Your assignment: Convert the material below into a numbered list, leaving out any blank lines.

- - - - - - -

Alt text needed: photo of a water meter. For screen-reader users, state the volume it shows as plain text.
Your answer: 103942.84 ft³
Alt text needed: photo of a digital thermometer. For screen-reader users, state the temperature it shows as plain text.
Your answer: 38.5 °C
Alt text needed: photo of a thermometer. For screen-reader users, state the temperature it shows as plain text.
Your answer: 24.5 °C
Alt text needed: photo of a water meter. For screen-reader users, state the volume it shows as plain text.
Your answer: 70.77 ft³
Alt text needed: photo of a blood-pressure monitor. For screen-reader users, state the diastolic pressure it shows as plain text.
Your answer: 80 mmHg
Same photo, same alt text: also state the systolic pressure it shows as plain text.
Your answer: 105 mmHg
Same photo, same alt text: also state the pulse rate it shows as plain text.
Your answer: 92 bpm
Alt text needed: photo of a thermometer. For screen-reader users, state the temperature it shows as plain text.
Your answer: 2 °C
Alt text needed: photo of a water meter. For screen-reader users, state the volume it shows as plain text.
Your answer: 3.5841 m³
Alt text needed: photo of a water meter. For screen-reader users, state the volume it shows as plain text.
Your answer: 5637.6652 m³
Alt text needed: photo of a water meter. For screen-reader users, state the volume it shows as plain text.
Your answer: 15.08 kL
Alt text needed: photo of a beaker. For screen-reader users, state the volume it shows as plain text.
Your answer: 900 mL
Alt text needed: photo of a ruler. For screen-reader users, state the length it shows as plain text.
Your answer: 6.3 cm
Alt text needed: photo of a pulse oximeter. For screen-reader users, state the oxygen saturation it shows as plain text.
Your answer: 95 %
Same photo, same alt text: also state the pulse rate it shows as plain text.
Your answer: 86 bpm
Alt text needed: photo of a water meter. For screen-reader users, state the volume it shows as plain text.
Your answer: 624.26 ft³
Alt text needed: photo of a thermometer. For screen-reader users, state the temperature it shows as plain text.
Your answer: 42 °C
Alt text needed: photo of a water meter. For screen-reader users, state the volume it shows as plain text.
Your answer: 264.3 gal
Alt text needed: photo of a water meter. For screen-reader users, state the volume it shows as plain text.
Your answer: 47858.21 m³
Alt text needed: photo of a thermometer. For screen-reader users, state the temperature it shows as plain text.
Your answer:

- - - - - - -

Reply to the exercise:
1. Alt text needed: photo of a water meter. For screen-reader users, state the volume it shows as plain text.
2. Your answer: 103942.84 ft³
3. Alt text needed: photo of a digital thermometer. For screen-reader users, state the temperature it shows as plain text.
4. Your answer: 38.5 °C
5. Alt text needed: photo of a thermometer. For screen-reader users, state the temperature it shows as plain text.
6. Your answer: 24.5 °C
7. Alt text needed: photo of a water meter. For screen-reader users, state the volume it shows as plain text.
8. Your answer: 70.77 ft³
9. Alt text needed: photo of a blood-pressure monitor. For screen-reader users, state the diastolic pressure it shows as plain text.
10. Your answer: 80 mmHg
11. Same photo, same alt text: also state the systolic pressure it shows as plain text.
12. Your answer: 105 mmHg
13. Same photo, same alt text: also state the pulse rate it shows as plain text.
14. Your answer: 92 bpm
15. Alt text needed: photo of a thermometer. For screen-reader users, state the temperature it shows as plain text.
16. Your answer: 2 °C
17. Alt text needed: photo of a water meter. For screen-reader users, state the volume it shows as plain text.
18. Your answer: 3.5841 m³
19. Alt text needed: photo of a water meter. For screen-reader users, state the volume it shows as plain text.
20. Your answer: 5637.6652 m³
21. Alt text needed: photo of a water meter. For screen-reader users, state the volume it shows as plain text.
22. Your answer: 15.08 kL
23. Alt text needed: photo of a beaker. For screen-reader users, state the volume it shows as plain text.
24. Your answer: 900 mL
25. Alt text needed: photo of a ruler. For screen-reader users, state the length it shows as plain text.
26. Your answer: 6.3 cm
27. Alt text needed: photo of a pulse oximeter. For screen-reader users, state the oxygen saturation it shows as plain text.
28. Your answer: 95 %
29. Same photo, same alt text: also state the pulse rate it shows as plain text.
30. Your answer: 86 bpm
31. Alt text needed: photo of a water meter. For screen-reader users, state the volume it shows as plain text.
32. Your answer: 624.26 ft³
33. Alt text needed: photo of a thermometer. For screen-reader users, state the temperature it shows as plain text.
34. Your answer: 42 °C
35. Alt text needed: photo of a water meter. For screen-reader users, state the volume it shows as plain text.
36. Your answer: 264.3 gal
37. Alt text needed: photo of a water meter. For screen-reader users, state the volume it shows as plain text.
38. Your answer: 47858.21 m³
39. Alt text needed: photo of a thermometer. For screen-reader users, state the temperature it shows as plain text.
40. Your answer:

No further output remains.